Diamond Flash y su rival “principal”, Enriqueta, aparte de amoldarse más al juego que plantea el cómic y ser la presencia original -cada uno a su modo siendo además representativos- dentro de la normalización realista (haciendo la salvedad de los súper-poderes del superhéroe que se dan solo en dos casos puntuales en un único momento),  son gérmenes del mal que vivimos (aun siendo ella otro ser humano más con algún requerimiento afectivo). Ambos piezas de un universo que debemos reemplazar.  Proporcionando en esa línea dejar a la abusiva pareja, y superar el choque contra ellos, en la película aunque sea increíble de creer –yo he dudado si era o no semejante ocurrencia-, pasa por un pedo que dicen juega con una frase hecha, una “audacia” que termina siendo bastante boba, pero que creemos no llega a destruir los logros anteriores.

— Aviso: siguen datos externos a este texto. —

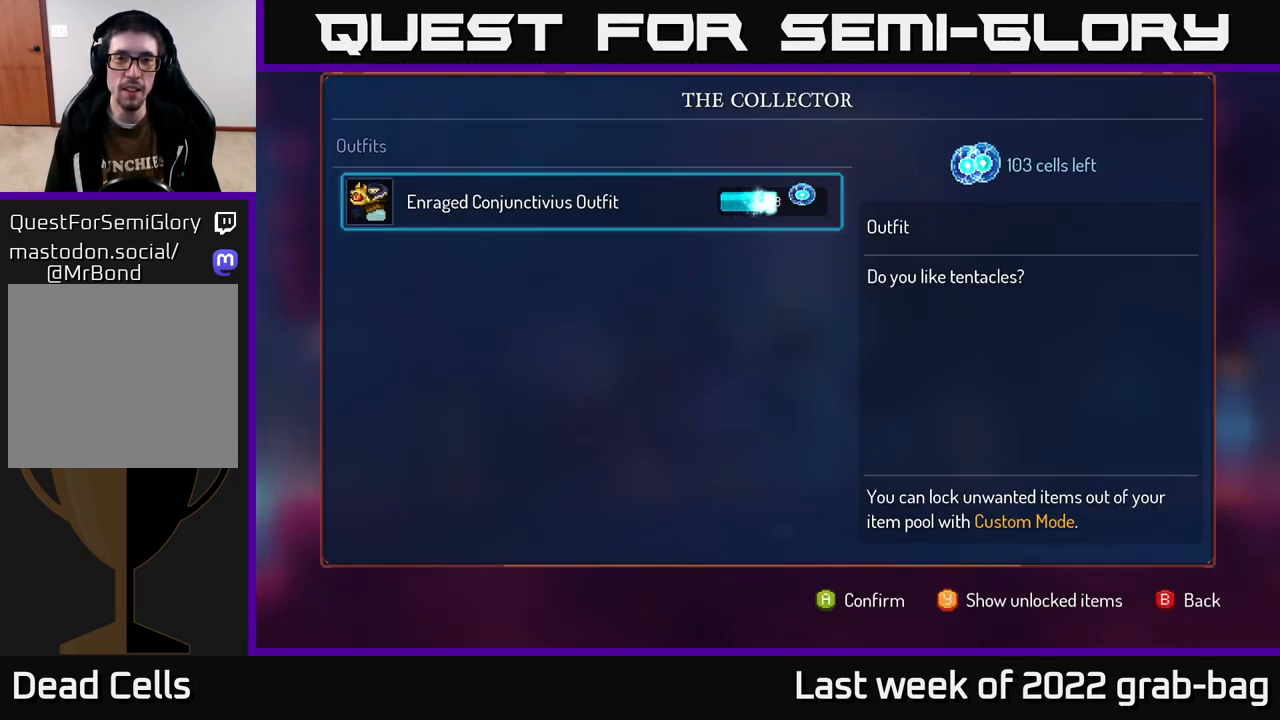
{"buttons": ["A"], "left_stick": "center", "right_stick": "center", "events": []}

El relato encaja perfectamente una vez que tenemos vistas sus partes – a lo que hay que estar atentos- ya que parecen fragmentos de ratos definitorios distendidos en extensión  o algunos muy cortos que iremos poniendo en su debido espacio –donde no parece sobrarle mucho aun vistiéndose a veces de mucha intrascendencia-, y aunque deja rastros y elucubraciones  a la imaginación se luce muy solvente en su narración, brindando lo necesario para hacernos de un escenario actual, que parece llamar a la consciencia de la mujer en particular, transportándolo a nuestro deseo de cambio  a través de su “verídica” contextualización y su singular en apariencia pero repetitiva esperanza o inacción. Sin obviar que se luce atractivo, entretenido y como suele ser siempre lo destacable, original, y aunque contenga diálogos demás o ciertas tonterías, sobresale  su personal dramatización (que es algo unidimensional aunque se hagan querer, rígida en Enriqueta o muy cándida en Lola pero que crean empatía y viven en la riqueza del guion), su consistencia argumental, su atrevimiento y su personalidad, que no hacen más que denotarla como una obra que propagar siendo como se ve un arte natural sin demasiadas pretensiones, algo pequeño pero ejemplar, bien hecho bajo poco gasto y no toda la difusión que merece.